Hoffen auf Wirtschaftswachstum
Doch der Krieg und seine Folgen machen es der Koalition weiter
schwer, ein Hauptziel zu erreichen: Wachstum. «Die Stärkung der
wirtschaftlichen Leistungsfähigkeit ist eine zentrale Voraussetzung
dafür, staatliche Handlungsfähigkeit zu sichern», stellt die
Regierung nüchtern fest. Doch Wirtschaftsministerin Katherina Reiche
(CDU) musste ihre Konjunkturprognose für dieses Jahr auf lediglich
0,5 Prozent halbieren. Umgesetzt sind einige Entlastungen von Firmen
und Verbrauchern - etwa bei den Netzentgelten. Erreicht hat Reiche
etwa Einigungen mit der EU-Kommission zur Entlastung stromintensiver
Unternehmen durch einen staatlich subventionierten
Industriestrompreis sowie zum Bau neuer Gaskraftwerke.
Nicht alles geschafft
Längst haben Union und SPD nicht alles geschafft. Zu den
Ankündigungen für das erste Jahr zählten etwa Vorschläge für eine
erneute Reform des Wahlrechts für den Bundestag. Hier ist noch keine
Einigung in Sicht.

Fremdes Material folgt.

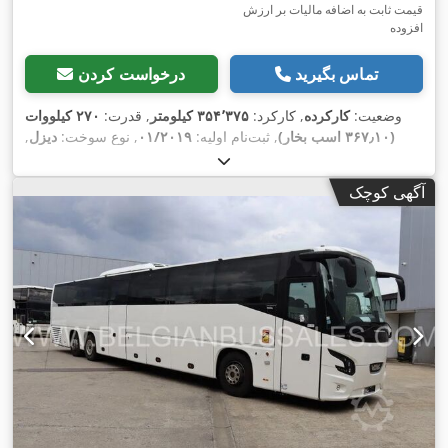
قیمت ثابت به اضافه مالیات بر ارزش
افزوده
تماس بگیرید
درخواست کردن
وضعیت:
کارکرده
, کارکرد:
۳۵۴٬۳۷۵ کیلومتر
, قدرت:
۲۷۰ کیلووات
(۳۶۷٫۱۰ اسب بخار)
, ثبت‌نام اولیه:
۰۱/۲۰۱۹
, نوع سوخت:
دیزل
,
تعداد صندلی‌ها:
۵۷
, نوع چرخ‌دنده:
خودکار
, کلاس انتشار:
یورو ۶
, رنگ:
دیگر
, ترمزها:
رتاردر
, طول کل:
۱٬۰۰۰ میلی‌متر
, ارتفاع کل:
۱٬۰۰۰
آگهی کوچک
میلی‌متر
, سال ساخت:
۲۰۱۹
, تجهیزات:
اِی‌بی‌اِس‎, تهویه مطبوع, کروز
,
کنترل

Auch in anderen Fragen dürfte es spannend bleiben.
So befürwortet man in der SPD eine weitere Reform der Schuldenbremse
- weite Teile der Union sind strikt gegen weitere Schulden. Ob bei
den von Finanzminister Lars Klingbeil geplanten Reformschritten bei
den Steuern oder bei der immer mehr belasteten Altenpflege und den
Plänen von Gesundheitsministerin Nina Warken (CDU) zu ihrer
Stabilisierung: Die Liste der zu erledigenden Aufgaben ist noch lang.